═══ Document segment

If heads of state are elected or decide to stay in office for life—like China’s Xi Jinping or Egypt’s Mohammed El-Sisi, the leads and lags concept will be of far less significance because the chances are that a project or decision taken today will become operational during the head of state’s stay in office. But where terms of office are limited by law, the economic seeds planted during one administration very likely will, because of project gestation periods become harvestable during the succeeding administration.

Back to Mr. Duterte and Mr. Trump. Can the Duterte administration claim most of the credit for the above-6-percent GDP growth rates of the last 30 months? I don’t think so. Objectively, the Aquino administration did a creditable job of managing the Philippine economy, especially in the fiscal arena. The good results of that spilled over to the administration that came into office on July 1 2016. The administration that comes into office on July 1, 2022 likewise will benefit from the lagged effects of the Duterte administration’s economy-strengthening policies and actions. This is how things go.

As for the US economy, I tend to agree with Joe Biden. The Trump administration is benefitting from the good economic deeds of Barack Obama and Joe Biden during their eight-year (2009-2017) stay at the top of the US government.

A final note of caution. On the basis of the same concept, an administration’s unsound economic actions and policies will be experienced, on a lagged basis, by the succeeding administration.

══════

Required work:
[A] Which administrations does the commentary on economic lags identify by a person's surname?
[B] According to the commentary on economic lags, on what date did the administration that followed the Aquino administration come into office?
[C] Rewrite the commentary on economic lags from "If heads of" to "during the succeeding administration.", replacing "harvestable" with "available".
You won't need the records that come after this commentary on economic lags.

═══ Listed entries

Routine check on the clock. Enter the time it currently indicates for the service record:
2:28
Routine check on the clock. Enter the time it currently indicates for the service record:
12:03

══════
═══ Listed entries

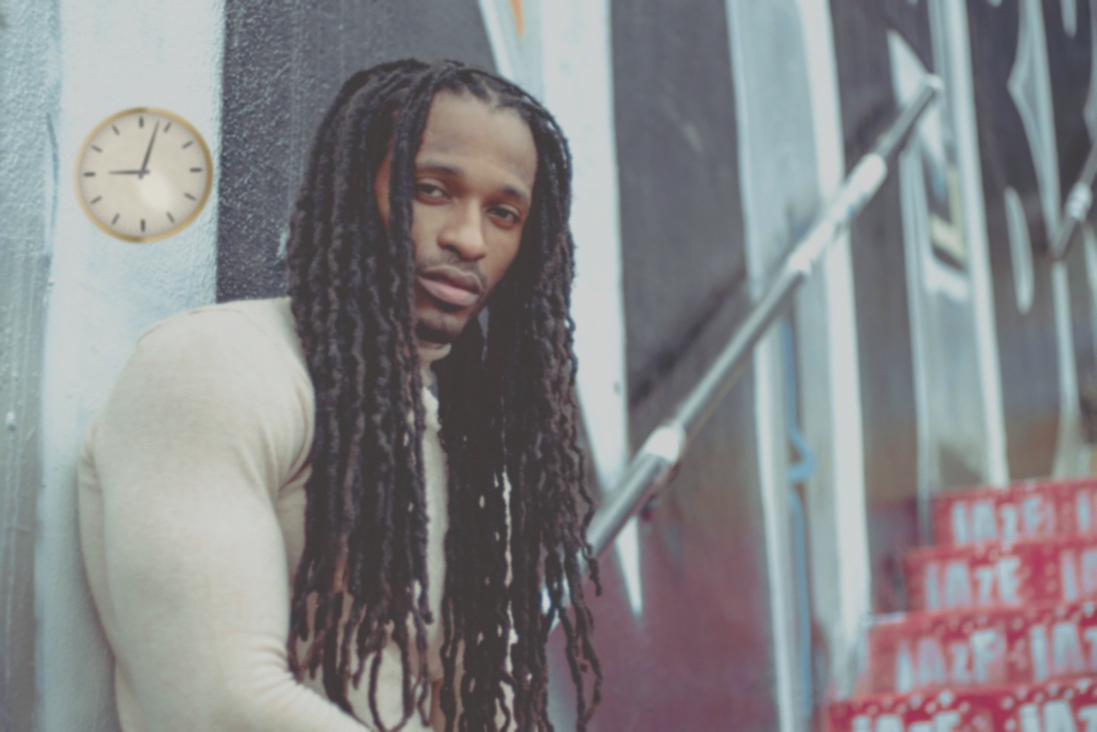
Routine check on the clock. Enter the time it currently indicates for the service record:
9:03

══════

Answers to the exercises:
[A]
Duterte administration
Aquino administration
Trump administration

[B] July 1, 2016.

[C]
If heads of state are elected or decide to stay in office for life—like China’s Xi Jinping or Egypt’s Mohammed El-Sisi, the leads and lags concept will be of far less significance because the chances are that a project or decision taken today will become operational during the head of state’s stay in office. But where terms of office are limited by law, the economic seeds planted during one administration very likely will, because of project gestation periods become available during the succeeding administration.